# MiniDSP 10x10 HD vs. nanoAVR-HD



## pmd918 (Jan 27, 2010)

I'm trying to determine which of these devices is better for my home theater.

I want to improve bass response in my room and am considering both of these devices. The MiniDSP 10x10 HD clearly would be a more flexible approach since it would be applied after the AVP and would thus apply to all sources. My concern is that this naturally demands two additional processing steps (the A/D and D/A conversions) that could introduce inaccuracies. Should this be a real concern?

I could live with the nanoAVR-HD and just use it for my HTPC source, which I use for all BluRay and music playback. I have an Integra DHC-40.1 and could use direct mode for the output from the nanoAVR-HD, and then use Audyssey for the other sources.

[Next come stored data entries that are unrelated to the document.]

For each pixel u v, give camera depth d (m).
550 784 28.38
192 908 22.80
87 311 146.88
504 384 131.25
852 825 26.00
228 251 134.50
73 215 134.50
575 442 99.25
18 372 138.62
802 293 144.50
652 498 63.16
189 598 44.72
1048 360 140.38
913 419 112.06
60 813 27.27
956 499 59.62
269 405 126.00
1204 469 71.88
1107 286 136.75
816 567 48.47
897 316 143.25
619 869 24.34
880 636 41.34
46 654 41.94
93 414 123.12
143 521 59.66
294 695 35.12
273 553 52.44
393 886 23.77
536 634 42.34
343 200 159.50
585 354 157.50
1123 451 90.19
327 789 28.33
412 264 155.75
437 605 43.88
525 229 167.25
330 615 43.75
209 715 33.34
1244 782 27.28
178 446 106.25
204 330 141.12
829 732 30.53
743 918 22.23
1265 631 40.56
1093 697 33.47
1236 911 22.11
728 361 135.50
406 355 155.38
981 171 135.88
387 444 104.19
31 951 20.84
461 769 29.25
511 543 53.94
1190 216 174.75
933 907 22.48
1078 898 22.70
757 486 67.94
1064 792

So I see two problems with the MiniDSP 10x10. The obvious one is the price. The second is the additional processing, which I don't even know if I should consider it a real problem. The advantage is it would be applied to all of my sources.

All comments are welcome.


----------



## Wayne A. Pflughaupt (Apr 13, 2006)

Converters have advanced to the point that they are generally not a problem. I’ve been using a first-class digital equalizer in my system for a number of years and it’s cleaner than analog models I previously used that were of comparable quality. Some people claim they can hear the extra conversion though, but typically only those with long years of listening experience and super expensive systems.

Regards,
Wayne


----------



## HifiZine (Feb 7, 2013)

As noted the nanoAVR HD does have the advantage of being half the price... it also has a fairly sophisticated bass management. But, HDMI only and your sources need to be able to produce linear PCM. My writeup on it is here (when it was named just "nanoAVR"): http://www.hifizine.com/2014/05/minidsp-nanoavr-case-study/

I assume you're aware but there's also Dirac implementations of both hardware units now (HDMI, analog).


----------



## pmd918 (Jan 27, 2010)

Thanks for the responses.

I decided to go with the nanoAVR HD, mostly because of price. I was very tempted to try the Dirac implementation, but I like to tweak so I figured I'd start there first for less money.

I can live with the HDMI input. My main source for critical listening is my HTPC which can deliver eight channels of LPCM over HDMI.

And thanks to the link to the write-up. Hadn't seen that one yet, although I have read other related articles on Hifi Zine.


----------